The Chicago Fed publishes a nifty monthly index that is a snapshot of national economic activity. It’s called the CFNAI and for May the index moved slightly lower compared to April. Industrial and manufacturing production moved higher, but employment, consumption and housing were lower. The three-month trend is still positive and above its historical trend, yet there are many dark economic clouds swirling around in the U.S. and abroad.
What does this mean to you and me? My take is that we are still in the midst of a long, slow climb out of the Great Recession and it’s likely to go on longer than most of us realize. Bill Gross, the bond guru from PIMCO, was quoted recently as saying he believes we’re facing investment returns in the 5% range for the next 10 years.
If that’s the case, then you may need to revisit your long range saving assumptions and adjust accordingly.

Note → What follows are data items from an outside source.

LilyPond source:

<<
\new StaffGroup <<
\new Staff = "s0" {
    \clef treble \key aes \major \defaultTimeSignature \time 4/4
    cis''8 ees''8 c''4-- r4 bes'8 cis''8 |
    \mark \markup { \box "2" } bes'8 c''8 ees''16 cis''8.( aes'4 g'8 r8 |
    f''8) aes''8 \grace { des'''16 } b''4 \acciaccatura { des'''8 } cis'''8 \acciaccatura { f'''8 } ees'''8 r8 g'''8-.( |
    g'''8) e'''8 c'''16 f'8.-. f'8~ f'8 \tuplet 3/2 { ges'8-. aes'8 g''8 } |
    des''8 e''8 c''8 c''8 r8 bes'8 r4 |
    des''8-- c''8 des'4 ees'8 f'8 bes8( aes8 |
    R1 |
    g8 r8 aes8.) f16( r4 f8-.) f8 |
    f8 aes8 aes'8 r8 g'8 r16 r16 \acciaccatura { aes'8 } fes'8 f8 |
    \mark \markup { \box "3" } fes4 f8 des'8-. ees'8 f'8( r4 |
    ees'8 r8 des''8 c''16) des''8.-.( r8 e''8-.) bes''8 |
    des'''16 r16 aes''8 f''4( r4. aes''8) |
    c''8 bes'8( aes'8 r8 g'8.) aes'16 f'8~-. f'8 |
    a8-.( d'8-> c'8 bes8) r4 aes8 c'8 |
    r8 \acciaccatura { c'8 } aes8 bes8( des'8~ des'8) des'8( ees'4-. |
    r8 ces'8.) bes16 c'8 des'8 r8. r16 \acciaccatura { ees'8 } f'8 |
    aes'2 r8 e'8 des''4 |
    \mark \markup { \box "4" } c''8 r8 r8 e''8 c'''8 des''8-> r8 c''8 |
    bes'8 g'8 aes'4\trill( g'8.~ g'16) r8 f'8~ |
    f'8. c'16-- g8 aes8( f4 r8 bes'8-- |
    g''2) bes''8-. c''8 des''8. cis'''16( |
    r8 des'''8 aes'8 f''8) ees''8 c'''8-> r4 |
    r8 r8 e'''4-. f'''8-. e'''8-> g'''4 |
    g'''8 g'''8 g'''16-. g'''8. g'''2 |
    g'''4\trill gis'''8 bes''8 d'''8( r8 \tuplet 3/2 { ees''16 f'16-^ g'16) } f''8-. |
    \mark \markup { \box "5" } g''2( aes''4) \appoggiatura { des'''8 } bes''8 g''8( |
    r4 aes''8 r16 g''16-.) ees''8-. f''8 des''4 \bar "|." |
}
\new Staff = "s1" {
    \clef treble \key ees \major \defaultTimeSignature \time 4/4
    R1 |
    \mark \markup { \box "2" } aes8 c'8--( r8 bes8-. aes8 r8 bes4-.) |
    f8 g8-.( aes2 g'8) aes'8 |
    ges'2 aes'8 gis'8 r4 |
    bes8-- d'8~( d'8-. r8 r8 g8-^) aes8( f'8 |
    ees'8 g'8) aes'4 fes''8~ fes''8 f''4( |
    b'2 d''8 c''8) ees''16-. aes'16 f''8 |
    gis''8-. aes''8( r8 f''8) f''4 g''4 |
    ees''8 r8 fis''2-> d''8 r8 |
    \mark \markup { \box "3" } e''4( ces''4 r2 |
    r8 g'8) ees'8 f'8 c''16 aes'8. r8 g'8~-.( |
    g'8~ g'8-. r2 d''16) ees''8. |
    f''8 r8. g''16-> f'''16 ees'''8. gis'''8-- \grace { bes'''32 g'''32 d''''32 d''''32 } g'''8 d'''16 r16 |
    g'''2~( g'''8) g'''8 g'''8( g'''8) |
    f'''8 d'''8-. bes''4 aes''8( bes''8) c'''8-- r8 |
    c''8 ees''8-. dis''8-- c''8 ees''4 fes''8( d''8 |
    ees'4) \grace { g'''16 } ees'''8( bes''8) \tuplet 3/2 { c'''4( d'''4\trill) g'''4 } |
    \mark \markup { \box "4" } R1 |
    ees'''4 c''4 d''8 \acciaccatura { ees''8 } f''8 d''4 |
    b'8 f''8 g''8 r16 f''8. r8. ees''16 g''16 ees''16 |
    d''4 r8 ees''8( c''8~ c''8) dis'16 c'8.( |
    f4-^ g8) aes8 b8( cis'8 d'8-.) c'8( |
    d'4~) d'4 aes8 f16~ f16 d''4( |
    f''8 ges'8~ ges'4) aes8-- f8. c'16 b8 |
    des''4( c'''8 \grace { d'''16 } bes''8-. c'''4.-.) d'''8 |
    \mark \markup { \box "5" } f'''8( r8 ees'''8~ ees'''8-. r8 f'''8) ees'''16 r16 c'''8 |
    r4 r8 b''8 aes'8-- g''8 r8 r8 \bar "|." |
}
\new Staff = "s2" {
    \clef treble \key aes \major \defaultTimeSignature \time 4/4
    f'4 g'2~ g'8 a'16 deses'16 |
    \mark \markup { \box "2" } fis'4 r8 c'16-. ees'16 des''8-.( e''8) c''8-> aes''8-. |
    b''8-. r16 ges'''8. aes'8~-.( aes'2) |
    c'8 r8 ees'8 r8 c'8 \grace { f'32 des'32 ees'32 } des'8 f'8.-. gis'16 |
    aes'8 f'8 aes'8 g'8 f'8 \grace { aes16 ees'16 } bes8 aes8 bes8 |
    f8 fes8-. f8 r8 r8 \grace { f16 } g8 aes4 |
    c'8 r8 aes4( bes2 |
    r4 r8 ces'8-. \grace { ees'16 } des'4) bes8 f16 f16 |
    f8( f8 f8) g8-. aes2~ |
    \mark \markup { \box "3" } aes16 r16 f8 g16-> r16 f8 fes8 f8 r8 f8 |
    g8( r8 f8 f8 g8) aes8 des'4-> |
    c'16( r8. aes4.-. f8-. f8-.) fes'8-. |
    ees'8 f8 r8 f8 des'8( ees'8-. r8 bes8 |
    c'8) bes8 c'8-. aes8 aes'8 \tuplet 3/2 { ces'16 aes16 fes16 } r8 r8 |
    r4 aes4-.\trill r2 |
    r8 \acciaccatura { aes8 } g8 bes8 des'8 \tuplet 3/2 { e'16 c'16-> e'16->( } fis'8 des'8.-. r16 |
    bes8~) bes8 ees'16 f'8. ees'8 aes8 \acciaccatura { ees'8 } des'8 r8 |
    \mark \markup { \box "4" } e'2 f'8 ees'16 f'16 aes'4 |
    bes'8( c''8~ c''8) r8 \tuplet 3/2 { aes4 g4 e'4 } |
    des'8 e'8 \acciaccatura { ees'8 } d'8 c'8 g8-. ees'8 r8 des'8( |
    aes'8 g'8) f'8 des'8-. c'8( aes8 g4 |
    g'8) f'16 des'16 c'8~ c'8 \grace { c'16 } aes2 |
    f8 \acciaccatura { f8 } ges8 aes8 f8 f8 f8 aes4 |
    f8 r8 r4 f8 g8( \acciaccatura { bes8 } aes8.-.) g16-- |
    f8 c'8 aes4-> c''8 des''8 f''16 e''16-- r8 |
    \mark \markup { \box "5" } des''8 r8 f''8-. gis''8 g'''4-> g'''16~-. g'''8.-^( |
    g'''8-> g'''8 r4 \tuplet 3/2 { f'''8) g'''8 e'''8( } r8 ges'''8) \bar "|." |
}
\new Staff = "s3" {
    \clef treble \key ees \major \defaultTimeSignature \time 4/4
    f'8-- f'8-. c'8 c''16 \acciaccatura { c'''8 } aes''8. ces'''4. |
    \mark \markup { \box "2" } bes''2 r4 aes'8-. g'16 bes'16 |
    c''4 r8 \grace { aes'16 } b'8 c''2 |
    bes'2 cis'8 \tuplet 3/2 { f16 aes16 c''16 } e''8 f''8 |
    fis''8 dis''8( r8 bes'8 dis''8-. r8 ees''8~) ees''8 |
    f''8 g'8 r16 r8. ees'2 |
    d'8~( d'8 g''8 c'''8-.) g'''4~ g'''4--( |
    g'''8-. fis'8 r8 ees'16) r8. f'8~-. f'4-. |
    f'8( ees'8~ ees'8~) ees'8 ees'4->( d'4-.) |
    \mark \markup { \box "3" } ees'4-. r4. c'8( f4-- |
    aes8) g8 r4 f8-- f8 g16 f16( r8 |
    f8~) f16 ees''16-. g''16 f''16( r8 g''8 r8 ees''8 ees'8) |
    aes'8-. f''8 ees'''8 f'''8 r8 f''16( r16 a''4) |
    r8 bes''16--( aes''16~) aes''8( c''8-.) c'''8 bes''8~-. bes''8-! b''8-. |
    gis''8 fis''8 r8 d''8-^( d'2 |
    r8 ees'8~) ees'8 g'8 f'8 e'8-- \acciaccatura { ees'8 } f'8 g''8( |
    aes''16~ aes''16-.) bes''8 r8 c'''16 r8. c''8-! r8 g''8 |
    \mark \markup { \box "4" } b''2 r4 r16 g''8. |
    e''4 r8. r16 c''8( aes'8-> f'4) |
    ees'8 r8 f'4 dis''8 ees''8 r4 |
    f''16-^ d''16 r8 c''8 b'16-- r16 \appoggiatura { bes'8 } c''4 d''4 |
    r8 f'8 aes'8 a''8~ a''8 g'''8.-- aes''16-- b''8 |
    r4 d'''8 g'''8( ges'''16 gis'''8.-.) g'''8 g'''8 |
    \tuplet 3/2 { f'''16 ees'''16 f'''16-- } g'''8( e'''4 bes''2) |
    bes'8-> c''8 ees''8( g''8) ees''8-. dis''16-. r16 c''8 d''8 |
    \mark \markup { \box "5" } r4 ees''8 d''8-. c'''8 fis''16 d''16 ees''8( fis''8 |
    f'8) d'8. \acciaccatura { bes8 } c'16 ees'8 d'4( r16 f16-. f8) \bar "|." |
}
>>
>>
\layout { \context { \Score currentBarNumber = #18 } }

For example, if your projection for college savings assumed 7% college cost inflation and 10% earnings, you may need to save more or expect junior to pay more for his own college costs. Similarly, if your retirement income goals require you to earn 8% on your pre-retirement investments, you may need to save more, work longer, live on less in retirement or some combination of these.
In sum, now at the mid-year point is a good time to review your financial planning assumptions and adjust if necessary. Financial planning is not a one-time effort; rather, it requires regular monitoring and making adjustments if long term trends require it.